Directions for this task –
In your copy, repeat the records exactly and leave out the pictures.
Content starts
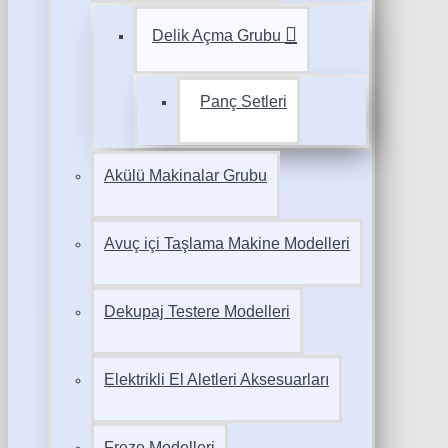
Delik Açma Grubu
Panç Setleri
Akülü Makinalar Grubu
Avuç içi Taşlama Makine Modelleri
Dekupaj Testere Modelleri
Elektrikli El Aletleri Aksesuarları
Freze Modelleri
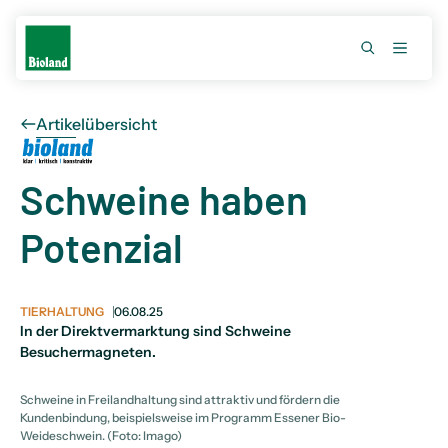
Artikelübersicht
Schweine haben
Potenzial
TIERHALTUNG
06.08.25
In der Direktvermarktung sind Schweine
Besuchermagneten.
Schweine in Freilandhaltung sind attraktiv und fördern die
Kundenbindung, beispielsweise im Programm Essener Bio-
Weideschwein. (Foto: Imago)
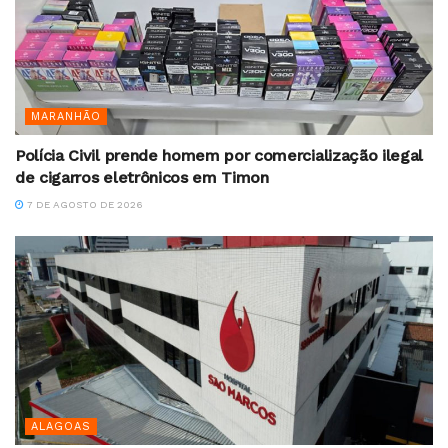
MARANHÃO
Polícia Civil prende homem por comercialização ilegal
de cigarros eletrônicos em Timon
7 DE AGOSTO DE 2026
ALAGOAS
Content ends
Answer to the problem –
Delik Açma Grubu
Panç Setleri
Akülü Makinalar Grubu
Avuç içi Taşlama Makine Modelleri
Dekupaj Testere Modelleri
Elektrikli El Aletleri Aksesuarları
Freze Modelleri
Artikelübersicht
Schweine haben
Potenzial
TIERHALTUNG
06.08.25
In der Direktvermarktung sind Schweine
Besuchermagneten.
Schweine in Freilandhaltung sind attraktiv und fördern die
Kundenbindung, beispielsweise im Programm Essener Bio-
Weideschwein. (Foto: Imago)
MARANHÃO
Polícia Civil prende homem por comercialização ilegal
de cigarros eletrônicos em Timon
7 DE AGOSTO DE 2026
ALAGOAS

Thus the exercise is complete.